Making sure that the young doctor who’s treating you gets enough sleep might seem obvious. Having medical residents work fewer hours should translate into less fatigued doctors and fewer errors.

But some studies examining new restrictions on first-year intern work hours find that dialing down the length of shifts doesn’t necessarily translate into better care.

In 2003, the Accreditation Council for Graduate Medical Education recommended cutting back the maximum time that newly minted doctors could work without a break from 24 hours to 16. The rule went into effect in July 2011.

In a paper published Monday in JAMA Internal Medicine, a team led by University of Michigan Medical School scientists compared the performance of more than 2,300 first-year medical residents who served at 51 residency programs before and after the new duty hour requirements went into effect. Interns reported their hours worked, sleeping habits, depressive symptoms, sense of well-being and concerns about making medical errors on duty.

They found that while the interns’ average hours per week decreased from 67 to just over 64 after the new work restrictions were set in place, there were no significant changes in hours slept, depressive symptoms or sense of well-being. But the number of interns concerned that they had made a serious medical error on duty rose from 19.9 percent of subjects to 23.3 percent after the new duty hour rules were implemented.

"That's a 15 to 20 percent increase in errors -- a pretty dramatic uptick, especially when you consider that part of the reason these work-hour rules were put into place was to reduce errors,” lead author and University of Michigan psychiatrist Srijan Sen said in a statement Monday.

The problem may be that interns’ workloads have not been curtailed to match the new, shorter hours.

"Many interns entering after the new work hour restrictions took effect felt that they were expected to do the same amount of work as in previous years, but in a more limited amount of time, leading to more harried and tiring work schedules despite working fewer hours,” co-author and University of Washington medical resident Sudha Amarnath said in a statement. “Overall, they felt that there was less 'down time' during the work day compared to pre-2011 work schedules, which may partially explain some of the unexpected findings."

In another study published in JAMA Internal Medicine on Monday, researchers led by Johns Hopkins University physician Sanjay Desai conducted a trial comparing the old duty-hour regime with 2011-compliant schedules, and came to similar conclusions.

In that study, researchers randomly assigned four teams of interns to either a 2003 schedule, with interns on call every fourth night with a 30-hour duty limit, or to one of two 2011-compliant models with 16-hour duty limits – either being on call every fifth night, or a night float schedule, which is basically working from early evening to the early morning.

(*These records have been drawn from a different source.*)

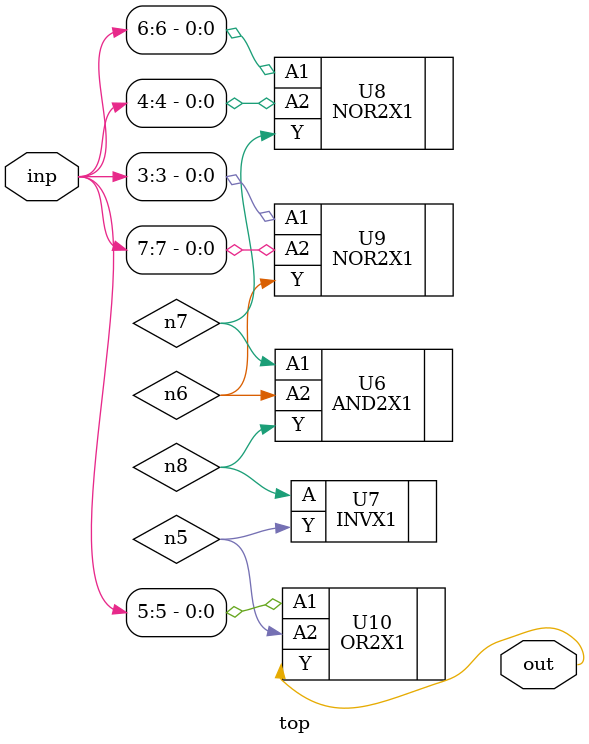
<source format=sv>


module top ( inp, out );
  input [7:0] inp;
  output out;
  wire   n5, n6, n7, n8;

  AND2X1 U6 ( .A1(n7), .A2(n6), .Y(n8) );
  INVX1 U7 ( .A(n8), .Y(n5) );
  NOR2X1 U8 ( .A1(inp[6]), .A2(inp[4]), .Y(n7) );
  NOR2X1 U9 ( .A1(inp[3]), .A2(inp[7]), .Y(n6) );
  OR2X1 U10 ( .A1(inp[5]), .A2(n5), .Y(out) );
endmodule


</source>
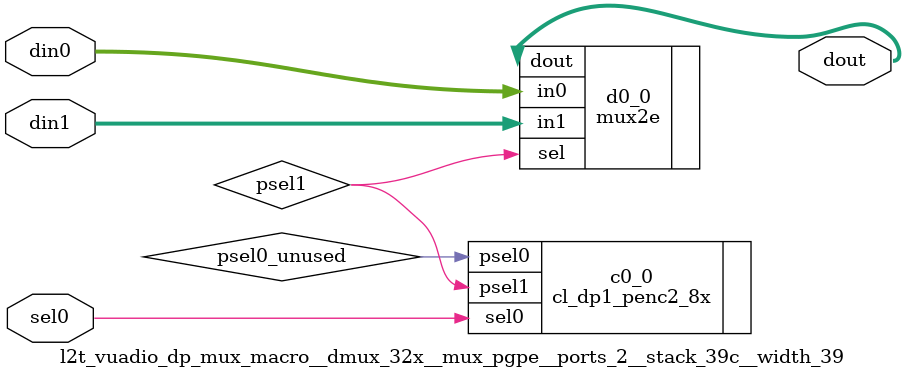
<source format=v>
module l2t_vuadio_dp (
  data_out_col1, 
  data_out_col2, 
  array_data_in, 
  vuadio_data_out_io, 
  vuadio_array_data_in_buf, 
  vuad_mux_sel); 
 
 
input	[38:0]	 data_out_col1; // from  vuadcl
input	[38:0]	 data_out_col2; // from  vuadcl
 
input	[38:0]	 array_data_in; 
 
output	[38:0]	 vuadio_data_out_io ; // output to vuad dp. 
output	[38:0]	 vuadio_array_data_in_buf; 
 
input	[1:0]	 vuad_mux_sel;  // 2-1 mux output to vuad dp. 
 
 
// assign	vuadio_array_data_in_buf = array_data_in ; 

l2t_vuadio_dp_buff_macro__dbuff_32x__stack_40c__width_39 vuadio_array_buffer  
	(
	.dout	(vuadio_array_data_in_buf[38:0]),
	.din	(array_data_in[38:0])
	);

//mux_macro mux_vuadio_data_out_io (width=39,ports=2,mux=aonpe,stack=39c,dmux=8x)
//		(
//		.dout	(vuadio_data_out_io[38:0]), 
//                .din0	(data_out_col1[38:0]), 
//                .din1	(data_out_col2[38:0]), 
//                .sel0	(vuad_mux_sel[0]), 
//                .sel1	(vuad_mux_sel[1]) 
//		); 
//

l2t_vuadio_dp_mux_macro__dmux_32x__mux_pgpe__ports_2__stack_39c__width_39 mux_vuadio_data_out_io 
                (
                .dout   (vuadio_data_out_io[38:0]), 
                .din0   (data_out_col1[38:0]), 
                .din1   (data_out_col2[38:0]), 
                .sel0   (vuad_mux_sel[0])
                );
 
endmodule 


//
//   buff macro
//
//





module l2t_vuadio_dp_buff_macro__dbuff_32x__stack_40c__width_39 (
  din, 
  dout);
  input [38:0] din;
  output [38:0] dout;






buff /*#(39)*/  d0_0 (
.in(din[38:0]),
.out(dout[38:0])
);








endmodule





// general mux macro for pass-gate and and-or muxes with/wout priority encoders
// also for pass-gate with decoder





// any PARAMS parms go into naming of macro

module l2t_vuadio_dp_mux_macro__dmux_32x__mux_pgpe__ports_2__stack_39c__width_39 (
  din0, 
  din1, 
  sel0, 
  dout);
wire psel0_unused;
wire psel1;

  input [38:0] din0;
  input [38:0] din1;
  input sel0;
  output [38:0] dout;





cl_dp1_penc2_8x  c0_0 (
 .sel0(sel0),
 .psel0(psel0_unused),
 .psel1(psel1)
);

mux2e /*#(39)*/  d0_0 (
  .sel(psel1),
  .in0(din0[38:0]),
  .in1(din1[38:0]),
.dout(dout[38:0])
);









  



endmodule


</source>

“Compared with a 2003-compliant model, two 2011 duty hour regulation-compliant models were associated with increased sleep duration during the on-call period and with deteriorations in educational opportunities, continuity of patient care and perceived quality of care,” the authors wrote.

In fact, the 2011-compliant night float model was deemed so bad for quality of care that it was terminated early, according to the authors.

"Dramatic policy changes, such as the move to 16 hours, without a better understanding of their implications are concerning," Desai said in a statement. "Training for the next generation of physicians is at risk."

One source of the perceived increase in medical errors on the shorter work schedule may stem from the phenomenon of “handoffs.” Patients now have to be passed between residents more, sometimes resulting in dropped information. One study published in June 2012 in the British Medical Journal’s Quality and Safety imprint suggested that the introduction of standardized web applications can help with the transition.